Smoking Credit Card Reader Forces Plane's Emergency Landing

PHOTO: A Southwest Airlines Boeing 737 passenger jet lands as an Alaska Air Boeing 737 jet prepares to take off at Los Angeles International Airport on April 5, 2011.Getty Images
A Southwest Airlines Boeing 737 passenger jet lands as an Alaska Air Boeing 737 jet prepares to take off at Los Angeles International Airport on April 5, 2011.

An Alaska Air flight was forced to make an emergency landing in Buffalo, N.Y., today after a flight attendant’s credit card machine started smoking.

According to Alaska Air rep Nancy Trott, the device “was not on fire” but flight attendants did use a fire extinguisher to get rid of the smoke.

The crew said it “looked like the battery was melting,” Trott told ABC News.

Buffalo Airport Public Information Officer Douglas Hartmayer said the "small fire" had been extinguished by the time the plane landed. The crew told firefighters that the device was sitting on a counter when they realized it was on fire. They then dropped it into a trash can and doused it with the extinguisher.

The credit card reader was equipped with a small lithium ion battery, similar to the type of battery that powers a watch or cellphone, according to the airline. Because lithium ion batteries have been known to spark fires, the FAA wants to limit large quantities of these batteries on aircraft.

Alaska Air is removing the devices for inspection and reverting back to the airline's old card reader.

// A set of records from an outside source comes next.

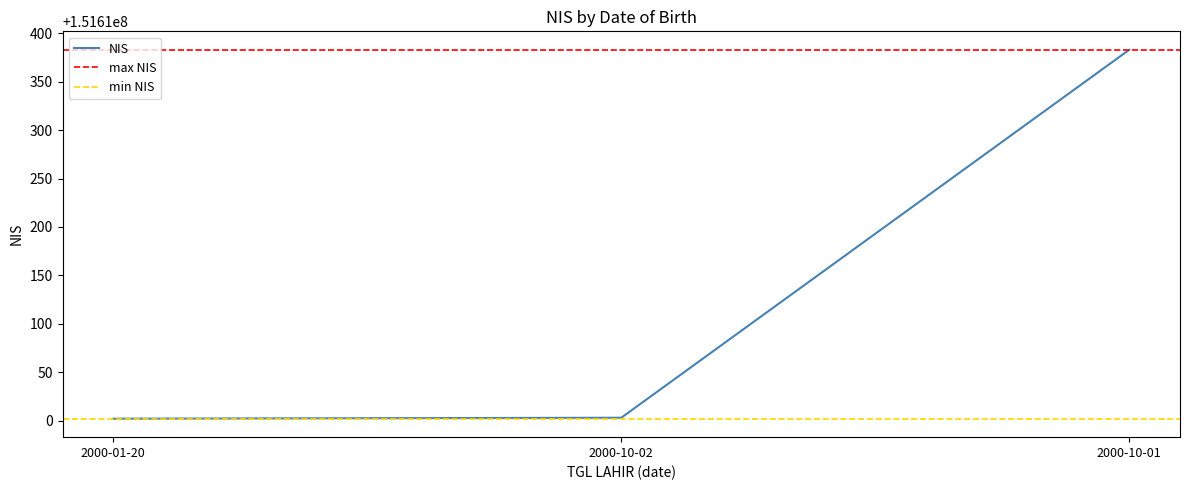

What is the change in value from 2000-10-02 to 2000-10-01?

+380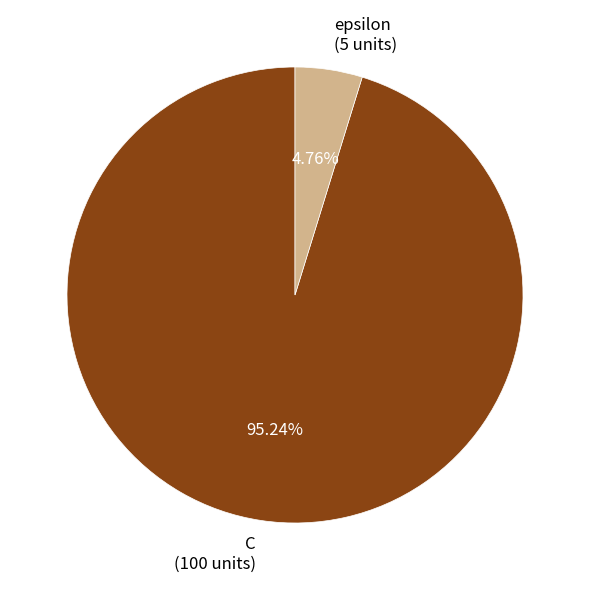

Rank the categories by value from highest to lowest.

C, epsilon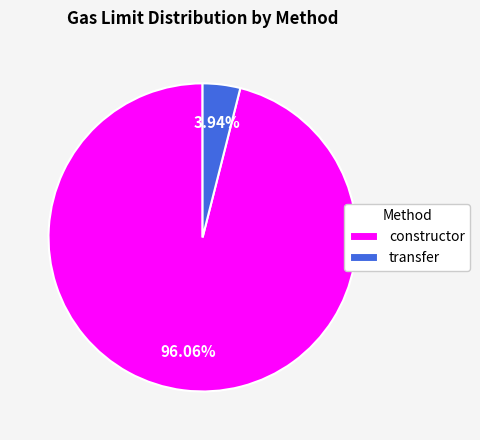

What percentage is the transfer slice, to the nearest percent?

4%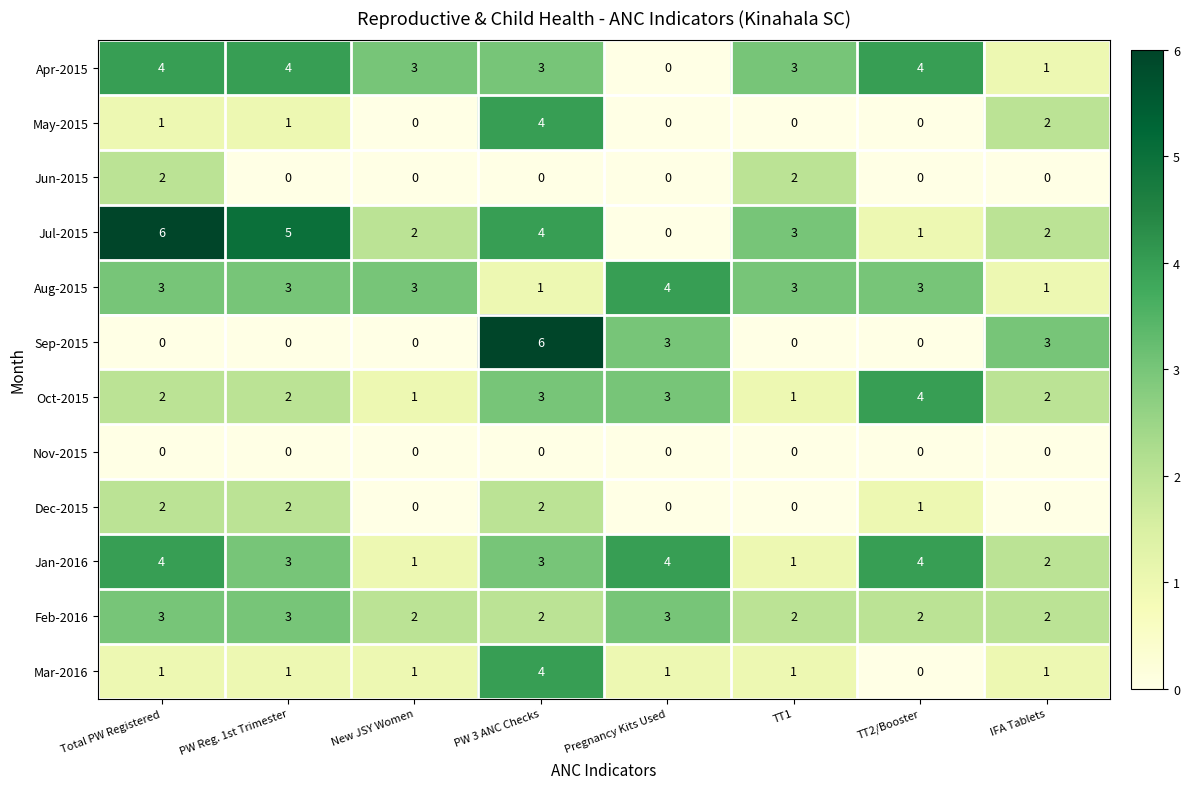

Is it true that Jul-2015 equals 0 at Pregnancy Kits Used?

True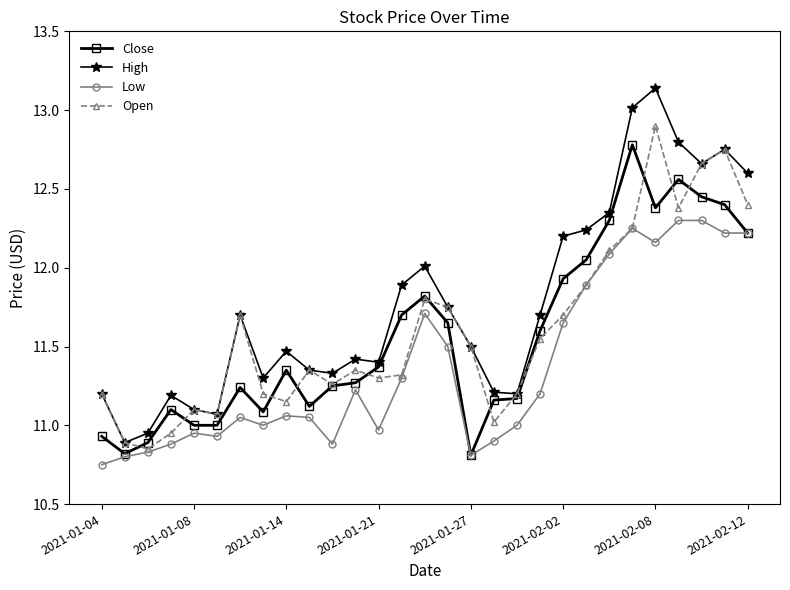

Which series has the largest total across all categories?

High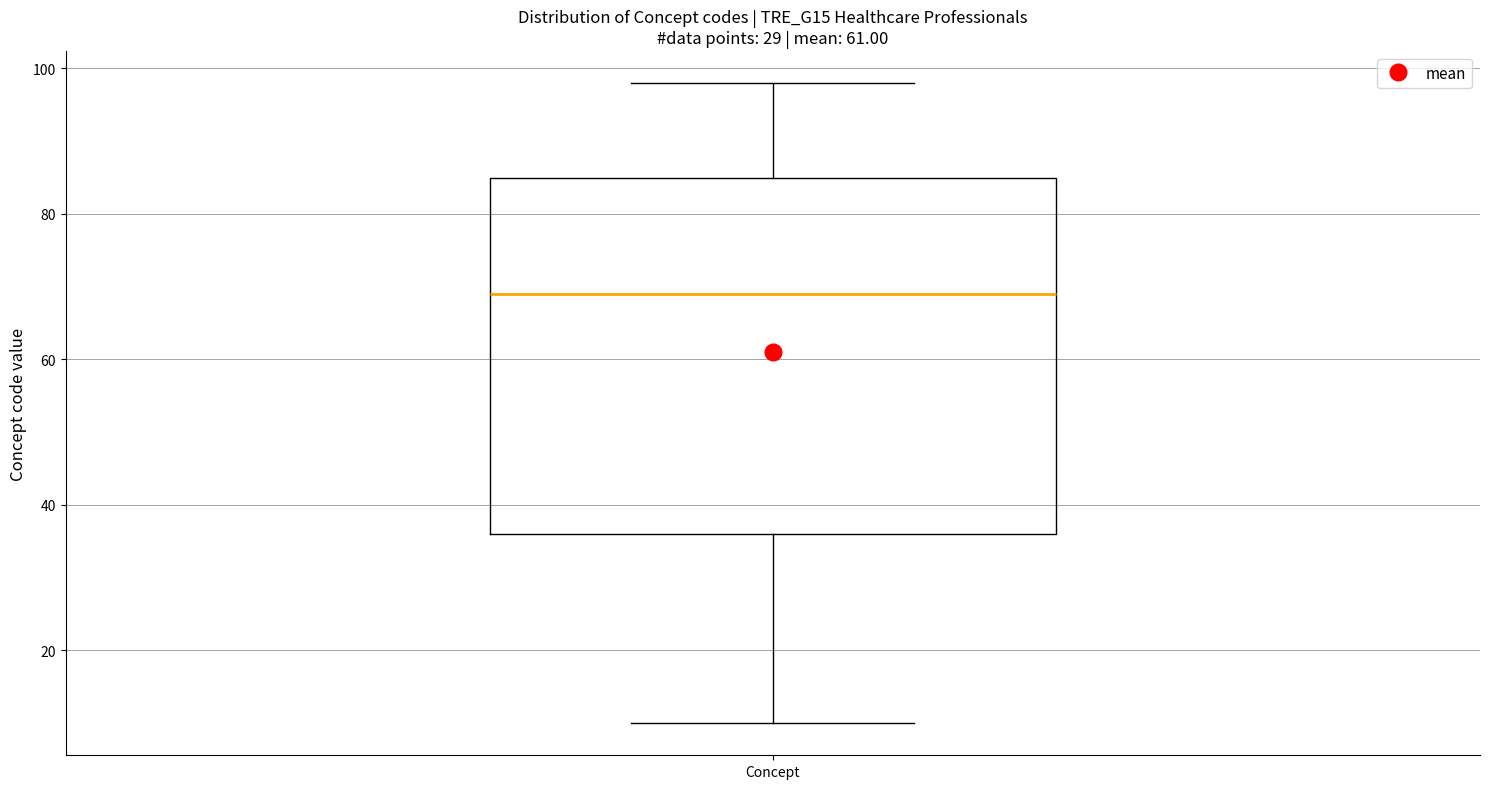

Transcribe this box plot: give where the median line is, the range the box spans, and where the two whiskers end, as read against the y-axis. The values are not printed on the chart, so give them approximately, as read against the axis.

median 70, box 36 to 86, whiskers 10 to 98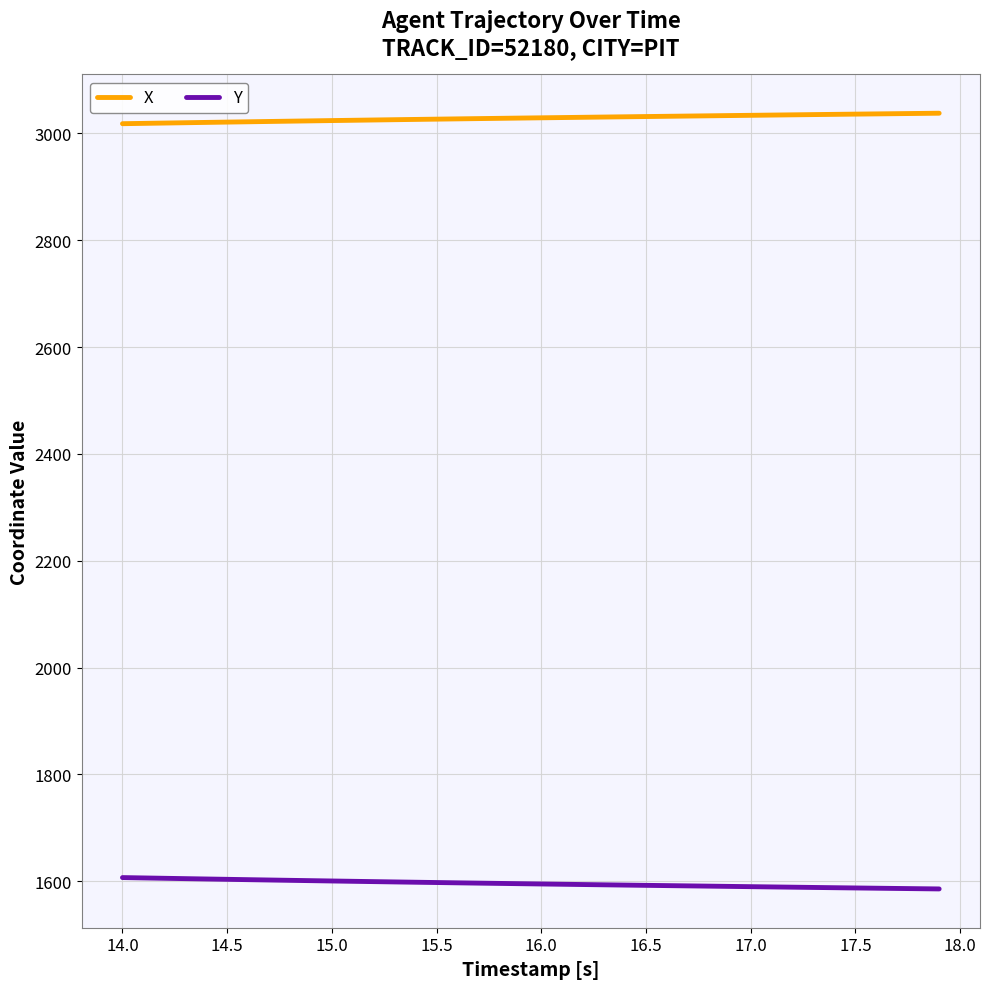

Which series has the largest total across all categories?

X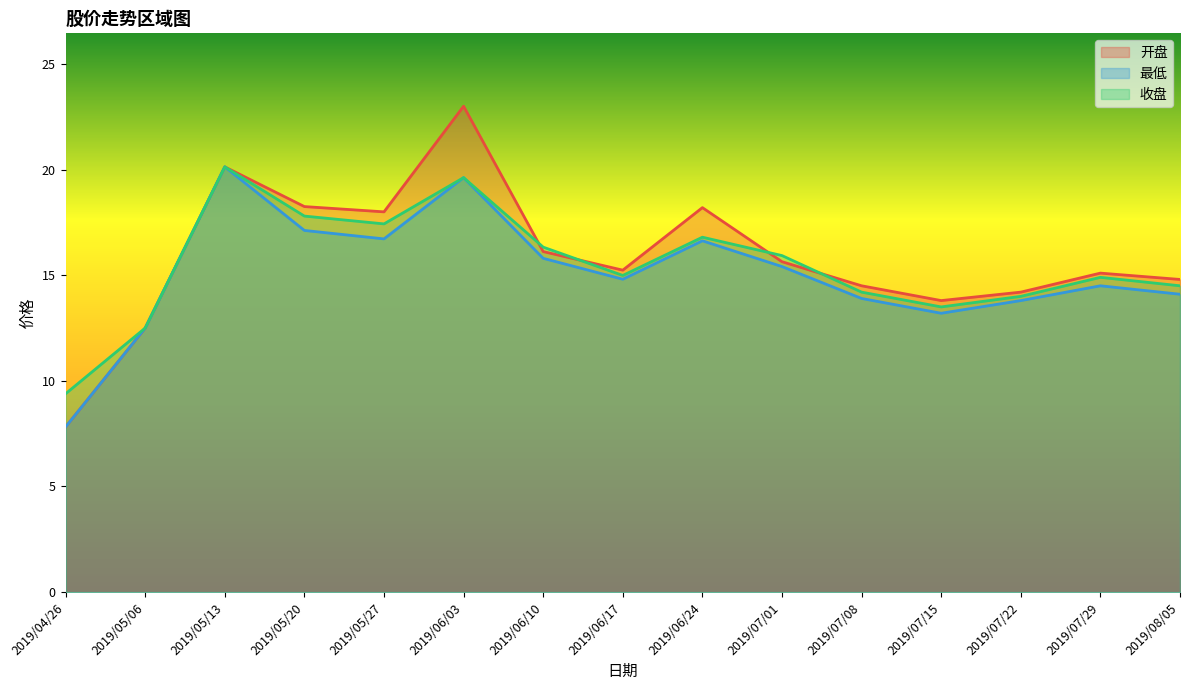

How many lines are shown in the chart?

3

"We believe this to be a very isolated incident," the manufacturer of the card reader, GuestLogix Inc., told ABC today. "However in an abundance of caution we have recalled all the devices that are the same model as the one on Alaska Airlines."

No one was injured, and the Boeing B737, on its way from Newark, N.J., to Seattle with nearly 200 passengers on board, landed safely at the Buffalo Niagara International Airport around 8:40 a.m. ET.

The FAA is investigating the incident.